ALFONSO GONZÁLEZ
Imagínense ustedes que en un proceso judicial queda demostrado que un caballero que cuenta con un acta de diputado los siguientes comportamientos:
a) Recibe en su despacho de abogado –que mantiene virtuosamente abierto pese a estar acogido al régimen de dedicación exclusiva en la Cámara y está especializado, vaya, en Derecho Urbanístico– a otro caballero que necesita trabar relaciones con cargos públicos en diversos ayuntamientos de Gran Canaria controlados por el Partido Popular, opción política por la que el abogado, precisamente, es diputado.
b) El caballero que consulta al abogado es un constructor interesado en promociones inmobiliarias de viviendas de protección oficial. El abogado lo pone en contacto con la concejal de Obras, Viviendas y Contratación del Ayuntamiento de Telde y luego –porque las cosas no marchan– con su sucesora en el cargo. Más aún, como todavía no se produce una respuesta plenamente satisfactoria, el abogado y diputado con dedicación exclusiva gestiona una entrevista, seguramente entre pleno y pleno parlamentario, entre el alcalde de Telde y el desagallado promotor.
c) Como es obvio, el abogado diputado o el diputado abogado no actúa neutralmente en dichas reuniones, sino que aboga por un entendimiento entre las dos partes supuestamente satisfactorio para los intereses del caballero que requirió delicadamente sus buenos oficios.
d) El caballero promotor incluso remite un correo electrónico al caballero abogado denunciando amargamente que dos funcionarios ponían dificultades al desarrollo satisfactorio de sus actividades.
e) Está documentalmente demostrado que el caballero abogado prestaba servicios profesionales a las empresas del caballero promotor en concepto de varios informes cuyo alcance y justificación se antojan poco razonables a la Agencia Tributaria.

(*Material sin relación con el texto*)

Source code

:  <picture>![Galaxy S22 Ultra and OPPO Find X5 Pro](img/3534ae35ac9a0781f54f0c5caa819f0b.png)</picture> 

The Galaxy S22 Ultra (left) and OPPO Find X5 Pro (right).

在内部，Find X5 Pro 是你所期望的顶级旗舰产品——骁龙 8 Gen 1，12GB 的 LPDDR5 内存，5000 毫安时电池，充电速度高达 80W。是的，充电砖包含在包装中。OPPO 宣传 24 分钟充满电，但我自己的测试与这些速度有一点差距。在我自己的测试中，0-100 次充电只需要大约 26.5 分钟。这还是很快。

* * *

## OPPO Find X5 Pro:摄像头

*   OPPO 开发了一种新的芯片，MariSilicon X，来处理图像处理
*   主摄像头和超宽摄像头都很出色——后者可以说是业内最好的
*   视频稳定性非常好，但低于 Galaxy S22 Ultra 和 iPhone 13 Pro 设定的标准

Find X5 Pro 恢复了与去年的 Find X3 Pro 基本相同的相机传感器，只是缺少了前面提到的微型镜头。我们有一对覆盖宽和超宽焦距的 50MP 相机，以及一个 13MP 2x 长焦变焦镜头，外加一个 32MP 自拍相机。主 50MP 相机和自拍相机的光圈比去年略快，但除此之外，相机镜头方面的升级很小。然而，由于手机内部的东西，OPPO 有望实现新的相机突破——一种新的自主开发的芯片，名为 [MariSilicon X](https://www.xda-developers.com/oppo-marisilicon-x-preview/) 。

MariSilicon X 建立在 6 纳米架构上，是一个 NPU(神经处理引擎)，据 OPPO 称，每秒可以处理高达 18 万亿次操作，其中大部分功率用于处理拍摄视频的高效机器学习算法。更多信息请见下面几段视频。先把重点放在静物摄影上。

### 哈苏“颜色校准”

Imagínense, finalmente, que el caballero promotor termina siendo condenado por el Tribunal Superior de Justicia de Canarias por pago de sobornos a políticos y funcionarios por valor de 240.000 euros. El caballero abogado queda absuelto porque la autoridad judicial considera que no existen indicios suficientemente sólidos del delito de tráfico de influencias.
No, según la sentencia judicial no existe delito probado. Pero el comportamiento público de Jorge Rodríguez, ese caballeroso diputado, solo puede ser calificado de honesto y ejemplar por alguien como secretario general del PP canario, Asier Antona. En cualquier país civilizado hace muchos meses que Rodríguez debería haber dimitido. Aquí su propio partido, sin sombra de vergüenza democrática, lo agasaja casi como un héroe y un ejemplo para las generaciones venideras.
Alfonso González Jerez es periodista.